The Lancet version. published this month, argued that the mortality benefits of flu shots for the elderly have been greatly exaggerated because of a subtle bias and other methodologic problems in many of the relevant studies :

"The remaining evidence base is currently insufficient to indicate the magnitude of the mortality benefit, if any, that elderly people derive from the vaccination programme," says the analysis by Lone Simonsen, PhD, of George Washington University in Washington, DC, and colleagues.

The Lancet Infectious Diseases authors offer several reasons for questioning the notion that flu immunization saves lives in the elderly population:

  • Vaccination coverage among the elderly has increased from 15% to 65% since 1980, but instead of declining, overall mortality due to pneumonia and influenza in elderly people has increased in that period.
  • Few randomized, placebo-controlled trials have examined flu vaccine effectiveness in elderly people. The largest and best study, done in the Netherlands, showed a 50% reduction in confirmed flu cases among all the volunteers, but the reduction for those older than 70 was only 23%. There was no significant reduction in influenza-like illness.
  • A number of investigators have reported finding evidence of flu vaccination benefits in the elderly by analyzing the records of large healthcare organizations. But these studies typically are flawed in that investigators looked for an effect on all-cause mortality, a nonspecific outcome, rather than on lab-confirmed flu. Further, many such studies may be marred by a subtle selection bias, wherein relatively healthy older people were more likely to be vaccinated than frail seniors were, thereby making vaccination look more beneficial than it really was. A further problem is that cohort studies typically have defined the flu season arbitrarily as December through March, rather than on the basis of flu surveillance.

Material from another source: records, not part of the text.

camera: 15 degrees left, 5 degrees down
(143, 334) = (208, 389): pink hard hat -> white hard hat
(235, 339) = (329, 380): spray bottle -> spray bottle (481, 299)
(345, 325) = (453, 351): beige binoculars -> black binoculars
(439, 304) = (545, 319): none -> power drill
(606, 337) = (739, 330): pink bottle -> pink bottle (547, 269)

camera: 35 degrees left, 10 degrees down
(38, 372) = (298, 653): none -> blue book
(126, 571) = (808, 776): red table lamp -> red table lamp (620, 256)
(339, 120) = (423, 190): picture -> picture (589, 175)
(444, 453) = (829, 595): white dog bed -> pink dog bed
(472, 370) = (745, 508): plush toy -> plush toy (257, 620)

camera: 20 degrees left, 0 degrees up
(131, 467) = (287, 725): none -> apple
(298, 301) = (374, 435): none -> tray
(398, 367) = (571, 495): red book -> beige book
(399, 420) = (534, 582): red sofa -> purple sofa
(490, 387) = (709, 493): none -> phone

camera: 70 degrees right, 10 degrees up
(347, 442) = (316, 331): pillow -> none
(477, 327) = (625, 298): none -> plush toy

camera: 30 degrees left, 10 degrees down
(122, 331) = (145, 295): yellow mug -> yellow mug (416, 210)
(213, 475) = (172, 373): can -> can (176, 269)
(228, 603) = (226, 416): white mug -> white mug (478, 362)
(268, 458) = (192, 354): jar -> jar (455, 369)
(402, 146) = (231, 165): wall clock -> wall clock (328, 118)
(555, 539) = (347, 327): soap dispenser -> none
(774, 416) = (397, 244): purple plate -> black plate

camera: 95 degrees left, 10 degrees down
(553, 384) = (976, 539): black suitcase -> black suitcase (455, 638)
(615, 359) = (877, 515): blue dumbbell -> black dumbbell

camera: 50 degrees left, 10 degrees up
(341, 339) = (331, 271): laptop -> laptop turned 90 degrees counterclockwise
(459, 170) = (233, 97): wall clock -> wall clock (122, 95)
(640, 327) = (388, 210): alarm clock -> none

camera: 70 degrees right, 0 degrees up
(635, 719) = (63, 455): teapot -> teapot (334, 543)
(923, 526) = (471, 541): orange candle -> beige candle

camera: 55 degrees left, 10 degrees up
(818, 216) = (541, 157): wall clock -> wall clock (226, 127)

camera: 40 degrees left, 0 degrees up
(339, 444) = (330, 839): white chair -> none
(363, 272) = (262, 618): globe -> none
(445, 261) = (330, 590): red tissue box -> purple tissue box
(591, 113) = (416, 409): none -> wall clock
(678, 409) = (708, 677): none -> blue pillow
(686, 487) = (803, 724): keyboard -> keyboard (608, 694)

Simonsen and colleagues also write that since 1968, flu has accounted for an average of about 5% of all winter deaths in older people. Yet the results of cohort studies have prompted claims that flu vaccination reduces the risk of winter death from any cause by about 50% for community-dwelling people older than 65. "That influenza vaccination can prevent ten times as many deaths as the disease itself causes is not plausible," say Simonsen et al.

Regardless of the figures and interpretations, I contend that strong natural anti-virals and immune boosters are a better choice.   I have never had a flu shot and never will - not even for the so-called Avian flu. People who do not take measures to keep their immune system strong and take anti-viral natural supplements like colloidal silver, olive leaf extract, garlic, onion, echinacea, etc. would perhaps be good candidates for a flu shot.